Silsilah
Salah satu pemimpin Biara Namdroling saat ini, reinkarnasi Gyangkhang Rinpoche ketiga.

Chogtrul Gyangkhang Rinpoche lahir pada 15 Juli 1971 dari ayahnya, Dechen, dan ibunya, Pezom, di Bylakuppe, India Selatan. Semasa kecil, ia diberi nama Yeshi Choephel.
Empat master agung, yaitu Yang Mulia Dudjom Rinpoche, Yang Mulia Dilgo Khyentse Rinpoche, Yang Mulia Gyalwa Karmapa Rigpai Dorji Rinpoche, dan Yang Mulia Drubwang Pema Norbu Rinpoche (Penor Rinpoche), secara sepakat mengenalinya sebagai reinkarnasi sejati dari Gyangkhang Rinpoche yang ketiga.

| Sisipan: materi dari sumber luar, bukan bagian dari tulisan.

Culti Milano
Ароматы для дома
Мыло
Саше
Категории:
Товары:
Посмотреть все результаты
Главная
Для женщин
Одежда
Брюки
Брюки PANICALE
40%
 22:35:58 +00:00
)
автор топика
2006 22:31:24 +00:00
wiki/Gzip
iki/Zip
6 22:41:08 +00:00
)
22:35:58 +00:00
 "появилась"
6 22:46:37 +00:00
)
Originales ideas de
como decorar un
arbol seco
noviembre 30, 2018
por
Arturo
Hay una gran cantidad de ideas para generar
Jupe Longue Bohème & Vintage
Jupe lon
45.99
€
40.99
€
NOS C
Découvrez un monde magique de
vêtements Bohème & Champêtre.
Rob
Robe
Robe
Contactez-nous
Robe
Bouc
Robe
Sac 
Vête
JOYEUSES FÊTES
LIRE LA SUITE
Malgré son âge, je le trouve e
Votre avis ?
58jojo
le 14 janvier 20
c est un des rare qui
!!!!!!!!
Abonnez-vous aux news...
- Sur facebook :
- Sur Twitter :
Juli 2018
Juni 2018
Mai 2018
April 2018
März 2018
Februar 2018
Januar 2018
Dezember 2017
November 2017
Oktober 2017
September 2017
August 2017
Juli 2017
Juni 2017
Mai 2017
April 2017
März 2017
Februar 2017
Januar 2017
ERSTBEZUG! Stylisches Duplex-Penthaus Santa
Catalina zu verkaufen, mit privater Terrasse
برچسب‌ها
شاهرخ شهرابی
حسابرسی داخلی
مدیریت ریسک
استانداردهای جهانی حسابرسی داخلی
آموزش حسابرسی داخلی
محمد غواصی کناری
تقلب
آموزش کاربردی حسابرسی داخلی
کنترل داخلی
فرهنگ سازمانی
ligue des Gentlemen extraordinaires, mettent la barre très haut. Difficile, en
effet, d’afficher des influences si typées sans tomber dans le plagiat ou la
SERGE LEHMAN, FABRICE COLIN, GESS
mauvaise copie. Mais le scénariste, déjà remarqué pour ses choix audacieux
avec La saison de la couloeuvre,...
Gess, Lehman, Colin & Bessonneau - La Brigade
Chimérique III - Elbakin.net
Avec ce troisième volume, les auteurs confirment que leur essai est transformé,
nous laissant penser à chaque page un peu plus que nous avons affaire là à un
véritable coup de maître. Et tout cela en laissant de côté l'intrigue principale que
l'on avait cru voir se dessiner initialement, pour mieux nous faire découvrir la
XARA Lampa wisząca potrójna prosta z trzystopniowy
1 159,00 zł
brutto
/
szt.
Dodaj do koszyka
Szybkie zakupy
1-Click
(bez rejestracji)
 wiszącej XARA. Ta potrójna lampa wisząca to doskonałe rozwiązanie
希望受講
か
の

Ia diundang ke Biara Namdroling oleh Penor Rinpoche dan dinobatkan sebagai inkarnasi dengan upacara yang megah. Ia belajar membaca dan menulis langsung dari Penor Rinpoche. Di bawah bimbingan tutor Lama Sonam Tenzin, ia menguasai sepenuhnya seni ritual tradisi Palyul. Ia menerima ajaran Praktik Pendahuluan Nyingtik dari guru akarnya, Penor Rinpoche, dan turut mempraktikkan Lima Ratus Ribu Akumulasi. Kelak, ia mendaftar di Institut Ngagyur Nyingma dan berhasil menuntaskan studi Filsafat Buddhis pada sutra dan tantra.
Bersama Namchö Ngöndro, Tsalung, dan Dzogchen, Penor Rinpoche menganugerahkan kepadanya seluruh pemberdayaan, instruksi, dan transmisi Siklus Namchö yang khas. Ia juga menerima pemberdayaan, transmisi lisan, dan instruksi inti atas ajaran Kama dan Terma Ngagyur Nyingma dari Yang Mulia Dilgo Khyentse Rinpoche, Yang Mulia Dodrubchen Rinpoche, Yang Mulia Khenchen Jigmed Phuntsog Rinpoche, Nyoshul Khen Rinpoche, Yang Mulia Taklung Tsetrul Rinpoche, dan lainnya.
Rinpoche menerima ikrar samanera dan penahbisan penuh dari Penor Rinpoche, dan diberi nama Thupten Mawai Nyima Jigme Singye Chogle Nampar Gyalwai De (yang bermakna Sang Mentari yang Menyuarakan Dharma Buddha dan Singa Pemberani yang Mengalahkan Segala Musuh).
Pada tahun 1995, ia menyelesaikan program sembilan tahun di Institut Ngagyur Nyingma. Selama bertahun-tahun ia mengajar para murid di institut tersebut, dan juga menjabat sebagai Wakil Presiden lalu Presiden Institut Ngagyur Nyingma untuk waktu yang lama.
Pada tahun 1999, mengingat tingginya tingkat pengetahuannya, Penor Rinpoche menobatkannya sebagai "Tulku Khenpo" dan menganugerahkan sertifikat Doktor Filsafat Buddhis kepadanya.
Atas petunjuk penuh kasih Penor Rinpoche, Rinpoche mendirikan biara baru, Palyul Thubten Shedrub Chökhor Dargyeling, di Bodhgaya, serta membangun stupa relik Penor Rinpoche baik di biara tersebut maupun di Biara Bhiksuni Tsogyal Shedrub Dhargyaling.
Rinpoche melakukan perjalanan ke Nepal, Bhutan, dan berbagai negara lain, membawa manfaat bagi banyak makhluk hidup lewat pemberdayaan, transmisi, dan instruksi yang dianugerahkannya. Sejak Penor Rinpoche mencapai mahaparinirwana, ia telah mengemban tanggung jawab umum Biara Namdroling sebagai salah satu pemimpin utama, meneruskan warisan agung Yang Mulia dengan membawa manfaat bagi semua yang terhubung dengannya, tetap menjadi penuntun bagi Buddhadharma dan makhluk hidup.